**TEXTO**
----
Por último, aduce la existencia de un tercer estadio de experiencia religiosa común a todas ellas, y que denomina “sentimiento religioso cósmico”. Quien posee este sentimiento siente la inutilidad de los deseos y los objetivos humanos, mientras que se maravilla del orden sublime que revela la naturaleza y el mundo de las ideas. La existencia individual le parece una especie de cárcel y desea experimentar el universo como un todo único y significativo. Podemos ver en esta explicación algunos de los aspectos que caracterizan la religión budista.

En otro ensayo publicado en 1930 (Forum and Century, vol. 84, p. 193-194) expone claramente su visión de la religión:

La experiencia más hermosa que tenemos a nuestro alcance es el misterio. Es la emoción fundamental que está en la cuna del verdadero arte y de la verdadera ciencia. El que no la conozca y no pueda ya admirarse, y no pueda ya asombrarse ni maravillarse, está como muerto y tiene los ojos nublados. Fue la experiencia del misterio (aunque mezclada con el  miedo) la que engendró la religión. La certeza de que existe algo que no podemos alcanzar, nuestra percepción de la razón más profunda y la belleza más deslumbradora, a las que nuestras mentes sólo pueden acceder en sus formas más toscas… son esta certeza y esta emoción las que constituyen la  auténtica religiosidad. En este sentido, y sólo en éste, es en el que soy un hombre profundamente religioso. No puedo imaginar a un dios que recompense y castigue a sus criaturas, o que tenga una voluntad parecida a la que experimentamos dentro de nosotros mismos. Ni puedo ni querría imaginar que el individuo sobreviva a su muerte física; dejemos que las almas débiles, por miedo o por absurdo egoísmo, se complazcan en estas ideas. Yo me doy por satisfecho con el misterio de la eternidad de la vida y con la conciencia de un vislumbre de la estructura maravillosa del mundo real, junto con el esfuerzo decidido por abarcar una parte, aunque sea muy pequeña, de la Razón que se manifiesta en la naturaleza.

Por lo tanto, deja a las claras que no cree en un dios personal, idea ésta ajena a las religiones monoteístas. Para él, el sentimiento religioso cósmico es el motivo más fuerte y más noble de la investigación científica. Podríamos decir que Einstein tenía fe en la racionalidad, en la capacidad del hombre de buscar una explicación causal al mundo que le rodea, en su búsqueda por desentrañar los secretos de la naturaleza para, una vez logrado el objetivo, darse cuenta de que siempre hay algo que queda oculto, inaccesible. Más allá de la comprensión humana:

¡Qué profundos debieron ser la fe en la racionalidad del universo y el anhelo de comprender, débil reflejo de la razón que se revela en este mundo, que hicieron consagrar a un Kepler y a un Newton años de trabajo en solitario a desentrañar los principios de la mecánica celeste!
----
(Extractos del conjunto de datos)

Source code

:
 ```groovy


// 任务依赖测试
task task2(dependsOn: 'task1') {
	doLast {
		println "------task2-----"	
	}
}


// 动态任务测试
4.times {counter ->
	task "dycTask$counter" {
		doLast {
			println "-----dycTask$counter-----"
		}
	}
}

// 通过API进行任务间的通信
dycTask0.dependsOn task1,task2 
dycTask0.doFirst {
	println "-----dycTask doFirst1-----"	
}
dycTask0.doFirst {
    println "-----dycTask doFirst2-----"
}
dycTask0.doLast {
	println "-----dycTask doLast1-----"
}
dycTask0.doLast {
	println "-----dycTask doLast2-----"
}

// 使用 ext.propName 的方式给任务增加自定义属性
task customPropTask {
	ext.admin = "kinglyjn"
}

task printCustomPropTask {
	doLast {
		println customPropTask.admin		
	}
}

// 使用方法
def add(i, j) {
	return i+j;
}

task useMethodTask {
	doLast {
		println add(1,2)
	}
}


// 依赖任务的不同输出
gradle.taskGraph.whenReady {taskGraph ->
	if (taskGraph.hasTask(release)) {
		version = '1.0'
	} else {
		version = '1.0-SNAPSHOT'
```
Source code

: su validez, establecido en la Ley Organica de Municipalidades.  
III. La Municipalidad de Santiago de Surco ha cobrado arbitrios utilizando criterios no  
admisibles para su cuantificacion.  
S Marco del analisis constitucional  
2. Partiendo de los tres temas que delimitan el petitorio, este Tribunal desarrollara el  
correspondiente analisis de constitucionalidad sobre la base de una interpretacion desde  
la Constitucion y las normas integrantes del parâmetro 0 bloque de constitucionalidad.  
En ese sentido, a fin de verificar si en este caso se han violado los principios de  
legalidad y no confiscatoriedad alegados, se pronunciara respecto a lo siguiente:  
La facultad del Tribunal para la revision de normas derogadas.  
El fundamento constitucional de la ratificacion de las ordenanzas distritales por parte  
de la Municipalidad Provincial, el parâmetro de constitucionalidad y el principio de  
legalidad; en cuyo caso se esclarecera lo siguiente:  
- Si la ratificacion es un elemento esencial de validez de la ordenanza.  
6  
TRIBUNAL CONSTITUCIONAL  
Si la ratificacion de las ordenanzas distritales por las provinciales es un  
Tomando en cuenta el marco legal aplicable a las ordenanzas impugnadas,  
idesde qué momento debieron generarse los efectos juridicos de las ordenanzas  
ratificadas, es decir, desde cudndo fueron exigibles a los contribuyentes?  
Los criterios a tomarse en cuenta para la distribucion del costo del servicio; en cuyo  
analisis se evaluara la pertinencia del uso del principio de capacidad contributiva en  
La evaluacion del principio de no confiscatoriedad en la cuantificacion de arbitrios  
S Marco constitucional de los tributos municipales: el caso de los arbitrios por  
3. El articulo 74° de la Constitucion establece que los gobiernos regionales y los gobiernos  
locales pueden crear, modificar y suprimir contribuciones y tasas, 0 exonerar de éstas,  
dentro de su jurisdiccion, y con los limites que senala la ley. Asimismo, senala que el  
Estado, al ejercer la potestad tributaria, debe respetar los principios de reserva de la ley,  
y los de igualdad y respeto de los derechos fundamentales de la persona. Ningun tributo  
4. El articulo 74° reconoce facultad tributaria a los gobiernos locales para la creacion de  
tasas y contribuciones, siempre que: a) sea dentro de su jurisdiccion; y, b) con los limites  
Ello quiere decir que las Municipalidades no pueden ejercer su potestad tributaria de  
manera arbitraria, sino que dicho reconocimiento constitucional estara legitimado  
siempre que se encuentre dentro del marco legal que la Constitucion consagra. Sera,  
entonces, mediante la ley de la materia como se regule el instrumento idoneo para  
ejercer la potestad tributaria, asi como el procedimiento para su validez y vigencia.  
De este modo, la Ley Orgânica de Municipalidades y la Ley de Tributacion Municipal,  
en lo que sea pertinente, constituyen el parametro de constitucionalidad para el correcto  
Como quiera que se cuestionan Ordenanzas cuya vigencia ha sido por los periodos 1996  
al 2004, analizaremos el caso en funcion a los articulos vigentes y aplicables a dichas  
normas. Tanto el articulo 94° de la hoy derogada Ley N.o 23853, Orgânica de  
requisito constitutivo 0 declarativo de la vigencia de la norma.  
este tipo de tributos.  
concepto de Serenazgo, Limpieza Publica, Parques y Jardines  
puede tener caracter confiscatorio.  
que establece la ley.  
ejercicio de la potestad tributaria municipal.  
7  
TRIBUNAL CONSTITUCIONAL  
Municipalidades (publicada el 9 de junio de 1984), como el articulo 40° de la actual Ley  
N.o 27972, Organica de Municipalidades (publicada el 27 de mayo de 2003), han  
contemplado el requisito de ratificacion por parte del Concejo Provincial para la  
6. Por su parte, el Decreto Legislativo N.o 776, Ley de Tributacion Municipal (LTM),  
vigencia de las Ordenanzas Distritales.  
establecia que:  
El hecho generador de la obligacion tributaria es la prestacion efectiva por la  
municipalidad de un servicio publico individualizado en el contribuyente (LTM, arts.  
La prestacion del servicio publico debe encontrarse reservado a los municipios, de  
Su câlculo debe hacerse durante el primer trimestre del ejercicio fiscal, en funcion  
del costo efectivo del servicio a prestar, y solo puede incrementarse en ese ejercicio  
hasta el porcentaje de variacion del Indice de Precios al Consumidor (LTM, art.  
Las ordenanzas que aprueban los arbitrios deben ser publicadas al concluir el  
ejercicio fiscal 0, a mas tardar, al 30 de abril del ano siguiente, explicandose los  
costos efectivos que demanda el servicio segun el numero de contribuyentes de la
----
**TAREA 1**
Resume en dos oraciones el texto sobre Einstein y la religión.
**TAREA 2**
Transcribe el tramo del texto sobre Einstein y la religión que va desde «Por lo tanto, deja» hasta «la mecánica celeste!».
Las filas no intervienen en esto.

**RESPUESTA 1**
El texto describe un «sentimiento religioso cósmico» en el que se siente la inutilidad de los deseos humanos y se admira el orden sublime de la naturaleza. También cita un ensayo de 1930 donde Einstein sitúa la auténtica religiosidad en la experiencia del misterio y rechaza un dios que recompense y castigue, y afirma que para él ese sentimiento es el motivo más fuerte y más noble de la investigación científica.

**RESPUESTA 2**
Por lo tanto, deja a las claras que no cree en un dios personal, idea ésta ajena a las religiones monoteístas. Para él, el sentimiento religioso cósmico es el motivo más fuerte y más noble de la investigación científica. Podríamos decir que Einstein tenía fe en la racionalidad, en la capacidad del hombre de buscar una explicación causal al mundo que le rodea, en su búsqueda por desentrañar los secretos de la naturaleza para, una vez logrado el objetivo, darse cuenta de que siempre hay algo que queda oculto, inaccesible. Más allá de la comprensión humana:

¡Qué profundos debieron ser la fe en la racionalidad del universo y el anhelo de comprender, débil reflejo de la razón que se revela en este mundo, que hicieron consagrar a un Kepler y a un Newton años de trabajo en solitario a desentrañar los principios de la mecánica celeste!